**** Source information ****
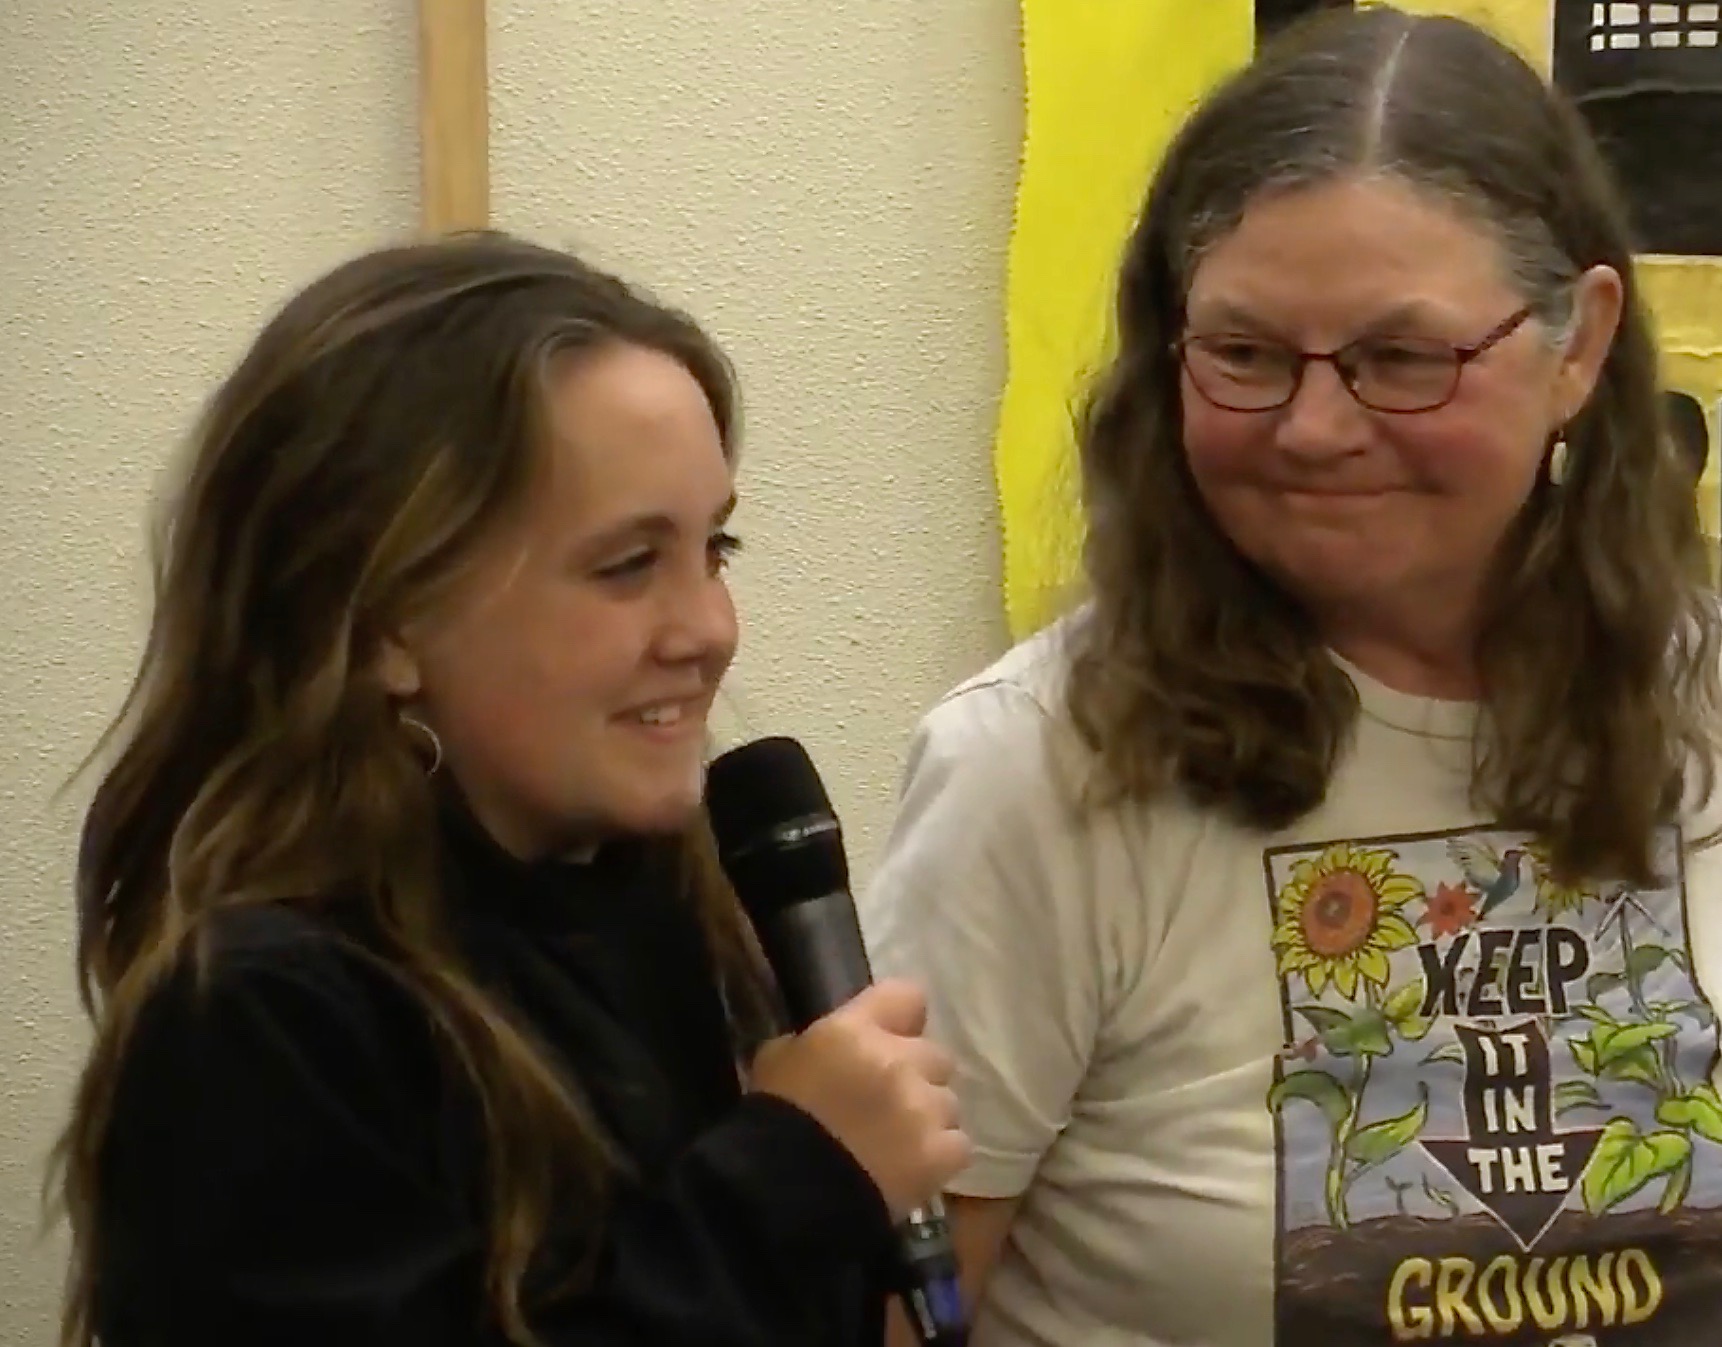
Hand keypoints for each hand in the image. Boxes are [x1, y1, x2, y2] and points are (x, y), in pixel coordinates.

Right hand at [749, 979, 970, 1220]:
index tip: (892, 1036)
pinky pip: (958, 1144)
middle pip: (935, 1056)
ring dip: (929, 1117)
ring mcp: (925, 1107)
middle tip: (889, 1102)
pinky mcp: (942, 1153)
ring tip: (899, 1143)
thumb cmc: (775, 1120)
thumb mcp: (778, 1060)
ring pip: (948, 1102)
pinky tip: (914, 1167)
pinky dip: (941, 1155)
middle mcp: (900, 1061)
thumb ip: (816, 1043)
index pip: (908, 997)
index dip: (902, 1017)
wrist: (785, 1194)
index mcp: (857, 1031)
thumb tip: (833, 1049)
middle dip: (917, 1075)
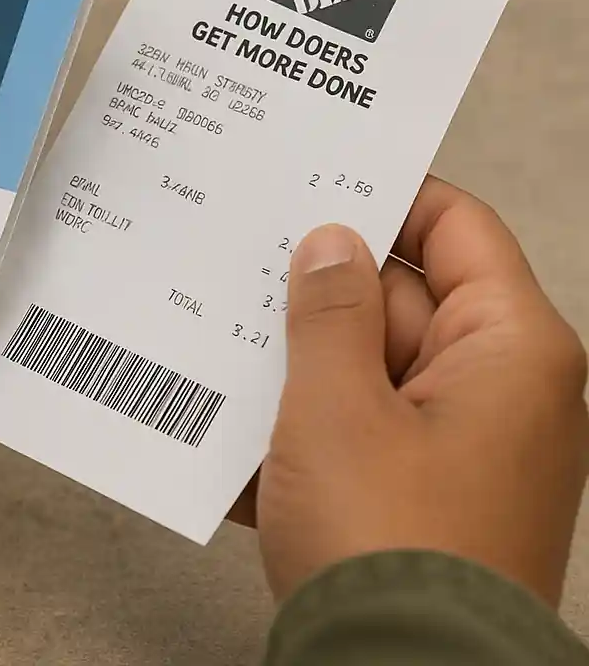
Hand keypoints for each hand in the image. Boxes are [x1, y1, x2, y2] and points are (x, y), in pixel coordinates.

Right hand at [235, 178, 588, 606]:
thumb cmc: (387, 550)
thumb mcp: (337, 407)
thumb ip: (329, 310)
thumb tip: (328, 242)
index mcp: (508, 349)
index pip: (454, 227)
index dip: (386, 194)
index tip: (314, 179)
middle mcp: (497, 389)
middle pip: (401, 297)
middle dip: (318, 288)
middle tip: (238, 261)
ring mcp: (457, 443)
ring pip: (367, 365)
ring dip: (299, 363)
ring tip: (222, 346)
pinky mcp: (419, 490)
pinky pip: (359, 426)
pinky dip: (306, 425)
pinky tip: (238, 434)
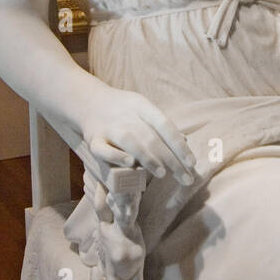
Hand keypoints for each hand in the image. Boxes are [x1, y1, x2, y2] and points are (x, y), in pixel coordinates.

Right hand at [75, 85, 196, 185]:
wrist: (87, 100)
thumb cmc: (123, 110)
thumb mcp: (143, 109)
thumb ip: (160, 126)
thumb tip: (184, 142)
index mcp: (142, 106)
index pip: (165, 126)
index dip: (179, 145)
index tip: (192, 163)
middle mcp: (126, 116)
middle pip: (151, 137)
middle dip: (171, 159)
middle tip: (186, 179)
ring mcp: (109, 127)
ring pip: (130, 141)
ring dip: (147, 158)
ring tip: (162, 174)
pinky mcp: (93, 139)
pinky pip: (103, 149)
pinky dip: (116, 156)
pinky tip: (130, 165)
****
- _Work to complete_
Your answer should be one number, the count of lines in the entries holding the string "middle".

- _Final answer_
12